Text for analysis =>
# The first RACh has finally been awarded...



## lily cd re (Jul 23, 2012)

and it went to someone I know. His dog is a lab, not a poodle, but Bob Fullum from Staten Island is someone who I see often at trails. He and his dog Zorro got the last points they needed for the RACh (under to old point schedule) at Port Chester Obedience's November 3rd trial. This honor could not have gone to a better team than Bob and Zorro. 

There will be a flood of new RACh titles early in 2019 when the new rules and the retroactive point assignments are made, but I am so impressed that somebody (and somebody I know and really respect as a trainer) made it happen under the old point schedule just about a year after this new title first became available.


----------



## zooeysmom (Jan 3, 2014)

Wow, that is amazing!! :adore: I was thinking you were going to say Geri Lopez from CA who must be very close to it.


----------



## Click-N-Treat (Nov 9, 2015)

Wow, that's really impressive. That old point schedule was tough, too. I'm so excited to hear that. Wow!


----------



## mashaphan (Sep 4, 2014)

Congratulations to them! There is a poodle near it (Haddonfield groomer is all I know her by,but poodle Deja is somewhat related to Otter Wildman,so we have hope !)

Martha et al


----------



## lily cd re (Jul 23, 2012)

Source information =>
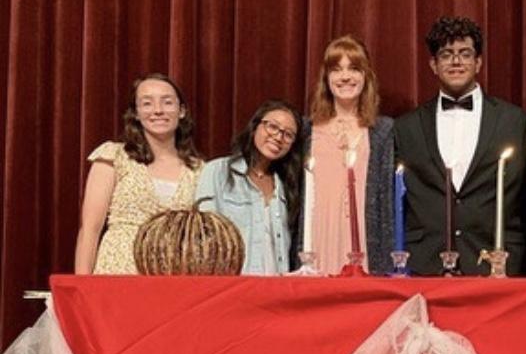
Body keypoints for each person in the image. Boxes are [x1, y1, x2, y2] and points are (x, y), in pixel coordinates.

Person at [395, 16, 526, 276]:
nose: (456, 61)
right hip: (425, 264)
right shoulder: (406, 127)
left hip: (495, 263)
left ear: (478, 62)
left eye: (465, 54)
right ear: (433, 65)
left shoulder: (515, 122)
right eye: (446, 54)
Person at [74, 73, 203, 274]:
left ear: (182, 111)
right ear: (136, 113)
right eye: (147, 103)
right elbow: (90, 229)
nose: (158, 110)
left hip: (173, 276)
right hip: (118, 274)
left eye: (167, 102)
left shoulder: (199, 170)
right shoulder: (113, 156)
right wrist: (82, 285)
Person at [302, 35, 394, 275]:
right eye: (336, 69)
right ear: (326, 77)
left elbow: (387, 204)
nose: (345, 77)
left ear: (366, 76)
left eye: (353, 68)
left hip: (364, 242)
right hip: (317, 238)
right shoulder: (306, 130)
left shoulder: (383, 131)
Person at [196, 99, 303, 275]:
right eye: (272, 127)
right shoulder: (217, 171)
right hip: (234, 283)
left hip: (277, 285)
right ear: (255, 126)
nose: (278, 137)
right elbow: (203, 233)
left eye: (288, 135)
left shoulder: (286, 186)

--

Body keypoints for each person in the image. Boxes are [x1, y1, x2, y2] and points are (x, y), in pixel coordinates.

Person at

Task 1 => List each distinct username that heads a post in the forum thread about the first RACh title, counting each name once.
Task 2 => Copy out, word for word, everything in the forum thread about the first RACh title from "## mashaphan (Sep" down to "have hope !)".

Written response 1 =>
lily cd re
zooeysmom
Click-N-Treat
mashaphan

Written response 2 =>
## mashaphan (Sep 4, 2014)

Congratulations to them! There is a poodle near it (Haddonfield groomer is all I know her by,but poodle Deja is somewhat related to Otter Wildman,so we have hope !)